▶ **EXTRACT**:
═══

In pneuvial/sanssouci: Post Hoc Multiple Testing Inference

knitr::opts_chunk$set(echo = TRUE)

This vignettes illustrates the following points

simulation of one- and two-sample Gaussian equi-correlated observations
computation of test statistics by randomization
calibration of Joint-Family-Wise Error Rate (JER) thresholds

We start with two-sample tests because we believe they are used more frequently.

library("sanssouci")
#set.seed(0xBEEF) # for reproducibility
library("ggplot2")

Parameters:

m <- 5e2
n <- 30
pi0 <- 0.8
rho <- 0.3
SNR <- 3

We use the function SansSouciSim to generate Gaussian equi-correlated samples. We then 'fit' the resulting SansSouci object

Two-sample tests

Simulation

obj <- SansSouciSim(m, rho, n, pi0, SNR = SNR, prob = 0.5)
obj

We perform JER calibration using the linear (Simes) template $\mathfrak{R(\lambda)}=(R_1(\lambda),$ $\ldots,R_K(\lambda)$, where for $1 \leq k \leq K$

$$R_k(\lambda) = \left{i\in {1, \dots , m}\::\: \bar{\Phi}(Z_i) > \frac{\lambda k}{m} \right}\,$$

where $\bar{\Phi}$ is the cdf of the $\mathcal{N}(0,1)$ distribution. Note that $p_i = \bar{\Phi}(Z_i)$ is the one-sided $p$-value associated to the test statistics $Z_i$.

Calibration

B <- 1000
alpha <- 0.2
cal <- fit(obj, alpha = alpha, B = B, family = "Simes")
cal

The output of the calibration is the following SansSouci object. In particular:

cal$input contains the input simulated data (and the associated truth)
cal$param contains the calibration parameters
cal$output contains the output of the calibration, including
p.values: $m$ test statistics calculated by permutation
thr : A JER-controlling family of $K$ (here $K=m$) elements
lambda: the $\lambda$-calibration parameter

Because we are under positive equi-correlation, we expect $\lambda > \alpha$ for the Simes family.

cal$output$lambda
cal$output$lambda > alpha

Post hoc confidence bounds

The fitted SansSouci object contains post hoc confidence bounds:

env <- predict(cal, all = TRUE)

═══

▶ **SUPPLIED RECORDS**:

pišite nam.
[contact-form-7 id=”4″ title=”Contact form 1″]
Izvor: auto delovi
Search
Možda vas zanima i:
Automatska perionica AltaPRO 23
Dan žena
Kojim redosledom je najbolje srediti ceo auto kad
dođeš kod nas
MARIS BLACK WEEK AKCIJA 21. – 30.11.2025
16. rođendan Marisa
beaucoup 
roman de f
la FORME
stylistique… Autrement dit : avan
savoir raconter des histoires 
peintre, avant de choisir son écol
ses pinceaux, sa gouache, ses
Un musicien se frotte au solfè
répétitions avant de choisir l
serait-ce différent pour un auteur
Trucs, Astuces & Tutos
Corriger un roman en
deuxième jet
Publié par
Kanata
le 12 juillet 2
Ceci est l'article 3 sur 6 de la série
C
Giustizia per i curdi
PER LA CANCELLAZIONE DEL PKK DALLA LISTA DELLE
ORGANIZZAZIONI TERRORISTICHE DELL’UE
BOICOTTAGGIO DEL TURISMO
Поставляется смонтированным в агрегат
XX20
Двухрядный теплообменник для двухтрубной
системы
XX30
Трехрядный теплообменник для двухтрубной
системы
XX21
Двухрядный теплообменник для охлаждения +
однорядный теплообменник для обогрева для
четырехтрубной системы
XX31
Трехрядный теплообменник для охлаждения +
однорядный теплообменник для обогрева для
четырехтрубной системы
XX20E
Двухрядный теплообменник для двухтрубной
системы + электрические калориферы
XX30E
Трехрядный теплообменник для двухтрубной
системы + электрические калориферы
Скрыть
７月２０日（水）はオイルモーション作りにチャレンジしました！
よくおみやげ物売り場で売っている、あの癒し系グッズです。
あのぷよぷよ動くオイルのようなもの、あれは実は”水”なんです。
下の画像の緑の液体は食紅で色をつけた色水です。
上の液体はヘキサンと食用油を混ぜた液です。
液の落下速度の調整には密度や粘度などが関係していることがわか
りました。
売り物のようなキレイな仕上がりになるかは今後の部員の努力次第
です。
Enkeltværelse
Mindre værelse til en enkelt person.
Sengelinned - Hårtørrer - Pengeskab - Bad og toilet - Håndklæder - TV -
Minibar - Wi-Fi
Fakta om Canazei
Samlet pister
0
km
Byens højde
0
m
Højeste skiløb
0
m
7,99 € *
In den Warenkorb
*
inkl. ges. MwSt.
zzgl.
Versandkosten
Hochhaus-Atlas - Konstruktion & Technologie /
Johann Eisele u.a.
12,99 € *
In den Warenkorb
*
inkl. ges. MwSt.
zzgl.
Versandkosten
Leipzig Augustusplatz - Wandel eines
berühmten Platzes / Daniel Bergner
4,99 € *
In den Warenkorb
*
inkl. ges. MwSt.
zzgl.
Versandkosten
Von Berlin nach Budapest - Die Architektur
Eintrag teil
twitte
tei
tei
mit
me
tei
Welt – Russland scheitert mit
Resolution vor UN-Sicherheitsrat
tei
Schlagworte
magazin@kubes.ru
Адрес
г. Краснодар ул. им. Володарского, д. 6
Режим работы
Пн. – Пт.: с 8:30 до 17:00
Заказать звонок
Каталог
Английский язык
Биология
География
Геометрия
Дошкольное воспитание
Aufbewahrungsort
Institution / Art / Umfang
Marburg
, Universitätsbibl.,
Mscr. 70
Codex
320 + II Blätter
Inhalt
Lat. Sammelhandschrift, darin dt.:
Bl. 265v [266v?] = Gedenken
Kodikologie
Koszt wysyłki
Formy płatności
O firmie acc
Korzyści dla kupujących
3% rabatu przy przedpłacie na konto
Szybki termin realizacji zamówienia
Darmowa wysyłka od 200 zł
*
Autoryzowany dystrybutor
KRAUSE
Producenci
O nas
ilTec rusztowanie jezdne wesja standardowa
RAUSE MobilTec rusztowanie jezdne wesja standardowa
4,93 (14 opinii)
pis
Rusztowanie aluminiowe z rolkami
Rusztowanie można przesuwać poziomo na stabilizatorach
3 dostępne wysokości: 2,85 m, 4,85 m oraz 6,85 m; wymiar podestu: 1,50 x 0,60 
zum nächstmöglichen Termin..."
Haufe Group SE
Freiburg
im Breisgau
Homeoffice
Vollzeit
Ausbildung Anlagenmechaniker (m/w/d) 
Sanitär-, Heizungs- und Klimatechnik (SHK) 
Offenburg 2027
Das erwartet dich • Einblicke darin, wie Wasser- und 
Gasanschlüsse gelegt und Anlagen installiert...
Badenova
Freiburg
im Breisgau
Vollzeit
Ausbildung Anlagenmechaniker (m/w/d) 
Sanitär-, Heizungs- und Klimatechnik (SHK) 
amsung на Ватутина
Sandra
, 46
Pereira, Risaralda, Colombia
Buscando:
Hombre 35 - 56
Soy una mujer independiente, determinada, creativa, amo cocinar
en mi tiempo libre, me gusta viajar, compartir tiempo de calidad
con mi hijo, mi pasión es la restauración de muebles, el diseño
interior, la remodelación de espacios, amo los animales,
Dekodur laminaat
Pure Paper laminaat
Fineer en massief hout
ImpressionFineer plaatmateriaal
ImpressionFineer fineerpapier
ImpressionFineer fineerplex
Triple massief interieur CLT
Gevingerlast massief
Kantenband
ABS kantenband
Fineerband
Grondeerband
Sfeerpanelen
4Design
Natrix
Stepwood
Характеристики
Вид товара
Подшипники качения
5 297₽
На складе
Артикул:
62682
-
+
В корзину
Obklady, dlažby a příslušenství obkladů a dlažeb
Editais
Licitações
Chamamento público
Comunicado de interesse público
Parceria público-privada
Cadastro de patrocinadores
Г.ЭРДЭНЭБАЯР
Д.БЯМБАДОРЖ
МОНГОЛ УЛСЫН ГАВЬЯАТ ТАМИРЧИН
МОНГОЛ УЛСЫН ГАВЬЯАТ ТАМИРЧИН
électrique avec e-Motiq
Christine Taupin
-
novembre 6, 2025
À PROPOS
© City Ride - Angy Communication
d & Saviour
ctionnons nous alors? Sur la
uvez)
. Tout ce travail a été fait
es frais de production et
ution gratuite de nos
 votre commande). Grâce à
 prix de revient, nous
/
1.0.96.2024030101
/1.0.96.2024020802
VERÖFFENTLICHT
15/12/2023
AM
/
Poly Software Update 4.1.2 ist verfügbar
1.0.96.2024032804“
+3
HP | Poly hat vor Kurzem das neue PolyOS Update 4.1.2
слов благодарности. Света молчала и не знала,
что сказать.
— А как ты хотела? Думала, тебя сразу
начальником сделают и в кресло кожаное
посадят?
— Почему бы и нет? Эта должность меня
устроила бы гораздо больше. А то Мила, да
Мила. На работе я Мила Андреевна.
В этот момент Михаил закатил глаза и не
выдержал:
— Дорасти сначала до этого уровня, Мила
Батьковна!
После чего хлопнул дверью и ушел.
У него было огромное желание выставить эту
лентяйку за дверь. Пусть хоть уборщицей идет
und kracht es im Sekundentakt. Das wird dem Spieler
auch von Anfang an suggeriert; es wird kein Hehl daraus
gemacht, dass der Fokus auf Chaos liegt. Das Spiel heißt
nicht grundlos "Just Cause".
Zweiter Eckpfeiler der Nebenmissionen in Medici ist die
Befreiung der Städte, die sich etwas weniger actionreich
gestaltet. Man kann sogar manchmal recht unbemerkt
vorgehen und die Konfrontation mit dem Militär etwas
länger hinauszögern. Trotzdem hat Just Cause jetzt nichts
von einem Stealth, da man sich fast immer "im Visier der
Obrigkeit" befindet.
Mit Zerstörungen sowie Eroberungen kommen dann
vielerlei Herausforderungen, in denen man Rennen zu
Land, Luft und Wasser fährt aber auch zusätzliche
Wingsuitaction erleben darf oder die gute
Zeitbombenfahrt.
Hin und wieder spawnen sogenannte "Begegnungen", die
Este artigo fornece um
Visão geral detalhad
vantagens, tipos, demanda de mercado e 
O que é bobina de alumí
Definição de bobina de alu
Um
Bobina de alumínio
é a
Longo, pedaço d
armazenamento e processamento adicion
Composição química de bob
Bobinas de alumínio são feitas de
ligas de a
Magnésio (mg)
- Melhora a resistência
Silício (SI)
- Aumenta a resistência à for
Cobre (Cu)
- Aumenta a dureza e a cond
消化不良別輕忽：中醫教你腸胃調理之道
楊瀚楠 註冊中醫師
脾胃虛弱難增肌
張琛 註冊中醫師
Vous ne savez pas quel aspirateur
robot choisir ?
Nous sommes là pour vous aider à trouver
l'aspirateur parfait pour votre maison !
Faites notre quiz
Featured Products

═══

▶ **THINGS TO DO**:
1. Could you lay out the listing as a numbered list, starting with its first line and going on through the line with "stylistique… Autrement dit : avan", and leaving out any blank lines?
2. Can you carry on the post hoc multiple testing vignette from the point where it stops?

▶ **RESULTS FOR EACH TASK**:
1.
1. pišite nam.
2. [contact-form-7 id=”4″ title=”Contact form 1″]
3. Izvor: auto delovi
4. Search
5. Možda vas zanima i:
6. Automatska perionica AltaPRO 23
7. Dan žena
8. Kojim redosledom je najbolje srediti ceo auto kad
9. dođeš kod nas
10. MARIS BLACK WEEK AKCIJA 21. – 30.11.2025
11. 16. rođendan Marisa
12. beaucoup 
13. roman de f
14. la FORME
15. stylistique… Autrement dit : avan

2.
head(env)

We compare it to the true number of false positives among the most significant items, and to the Simes bound without calibration

cal0 <- fit(obj, alpha = alpha, B = 0, family = "Simes")
oracle <- fit(obj, alpha = alpha, family = "Oracle")

confs <- list(Simes = predict(cal0, all = TRUE),
              "Simes+calibration" = predict(cal, all = TRUE),
              "Oracle" = predict(oracle, all = TRUE))

plotConfCurve(confs, xmax = 200)

One sample tests

The code is identical, except for the line to generate the observations (where we do not specify a probability of belonging to one of the two populations using the prob argument); moreover it is not necessary to specify a vector of categories 'categ' in 'calibrateJER'.

obj <- SansSouciSim(m, rho, n, pi0, SNR = SNR)
obj

cal <- fit(obj, alpha = alpha, B = B, family = "Simes")
cal

Again we expect $\lambda > \alpha$.

Confidence curves

The associated confidence curves are displayed below:

cal0 <- fit(obj, alpha = alpha, B = 0, family = "Simes")
oracle <- fit(obj, alpha = alpha, family = "Oracle")

confs <- list(Simes = predict(cal0, all = TRUE),
              "Simes+calibration" = predict(cal, all = TRUE),
              "Oracle" = predict(oracle, all = TRUE))